(Records supplied)

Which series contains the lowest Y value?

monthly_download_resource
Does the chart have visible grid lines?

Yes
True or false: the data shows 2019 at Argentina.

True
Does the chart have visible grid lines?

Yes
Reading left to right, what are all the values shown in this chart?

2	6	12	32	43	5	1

(End Records supplied)
(Records supplied)

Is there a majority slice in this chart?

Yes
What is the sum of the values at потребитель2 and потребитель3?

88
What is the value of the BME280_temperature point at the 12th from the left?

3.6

(End Records supplied)

**Job item:** Show every line of the data above that contains the string "this", treating uppercase and lowercase letters as distinct.

**Written answer:**
Reading left to right, what are all the values shown in this chart?
Is there a majority slice in this chart?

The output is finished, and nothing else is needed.